The internal model principle of control theory states that algorithms designed to perfectly reject input signals must contain a model of that input.

Feedback control that adheres to this internal model principle has led to the development of harmonic cancellation algorithms and even more complex repetitive controllers.

How are they useful?

Periodic disturbances are commonplace in precision motion control applications; any oscillatory or rotational motion generates some periodic error in both the active and ancillary motion axes. Harmonic cancellation algorithms, when properly applied, give control system engineers an additional tool that is both effective and easily analyzed with common frequency domain techniques — to eliminate tracking errors in precision motion systems. They apply when either the servo command or disturbance is largely periodic — for example, in machine tools, data storage systems, and sensor testing.

Because controls that adhere to the internal model principle contain models of system input, harmonic cancellation algorithms contain periodic signal generators. When combined with a well-tuned conventional controller, these algorithms become useful tools for servo system designers.

Internal model principle

The internal model principle of control theory is a deceptively simple yet powerful concept. First formalized in the mid-1970s, it requires that an algorithm contain a generator (or model) of any input signal that is to be tracked with identically zero steady-state error.

Fig. 1 illustrates the concept with a block diagram. For zero error between the commanded reference and measured signals, the control algorithm must be capable of self-generating this signal in the absence of any further input.

The most familiar application of the internal model principle is the use of an integrator I term in common PID controllers.

Consider the case of a linear-motor-driven positioning stage modeled as a free mass with a control force applied to it: Proportional and derivative control alone are sufficient to stabilize the system, but any constant disturbance force (due to the process, gravity, cables, and so on) requires some error between the reference and measured positions for the spring-like proportional control term to generate an output.

A constant disturbance is modeled as a step input with a Laplace transform of 1/s. Adding this term, an integrator, to the control algorithm allows output to grow to a constant value as required to cancel the disturbance and achieve zero steady-state error.

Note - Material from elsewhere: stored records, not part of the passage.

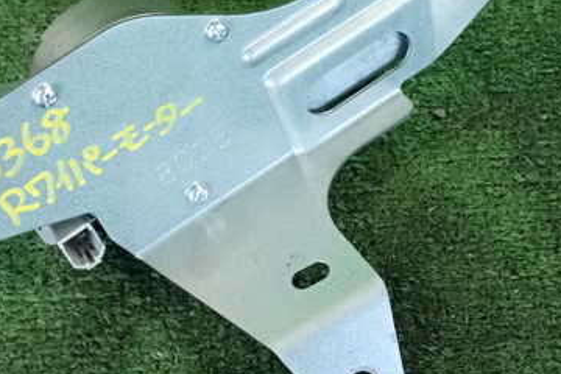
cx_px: 139
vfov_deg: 19.1
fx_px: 1106
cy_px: 120
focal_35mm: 71
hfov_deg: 28.0
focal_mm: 7.31
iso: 2000
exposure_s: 1/125
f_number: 2.8
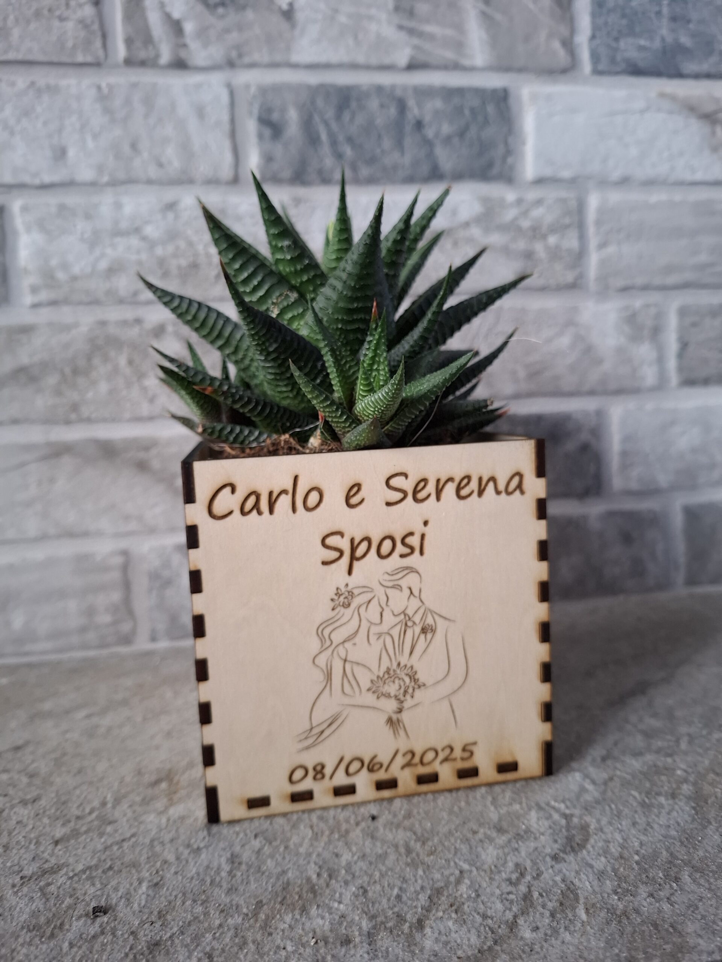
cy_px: 481
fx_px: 640
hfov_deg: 58.9
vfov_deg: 73.9
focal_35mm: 23
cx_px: 361
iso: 320
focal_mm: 5.54
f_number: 1.8
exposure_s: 1/33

Though the internal model principle is very general, specific expressions of it are frequently used in precision motion control applications. Any input (whether a command trajectory or a disturbance) that repeats with some known regularity can be addressed with a controller that contains a periodic signal generator. (We'll discuss these repetitive controllers shortly.) If inputs are frequency-limited, they can be represented as a summation of sinusoids; then they are addressed with harmonic cancellation algorithms that apply the internal model principle with a series of oscillators in the control algorithm.

Repetitive controllers

The presence of a periodic signal generator in the feedback control algorithm satisfies the internal model principle and allows for perfect tracking of periodic commands and perfect rejection of periodic disturbances. Called repetitive control, these algorithms were first defined in the early 1980s, and the internal model principle was the basis for this “controller for repetitive operation.”

A delay element in the feedback loop of a continuous-time control algorithm satisfies the internal model principle for periodic inputs, but effectively contains a high (theoretically infinite) number of oscillators to replicate an arbitrary periodic input.

Originally, developers used a controller with a delay element in the feedback loop to form a periodic signal generator. However, in the continuous-time domain, the time delay element corresponded to a controller with an infinite number of marginally stable poles. (See Fig. 2.)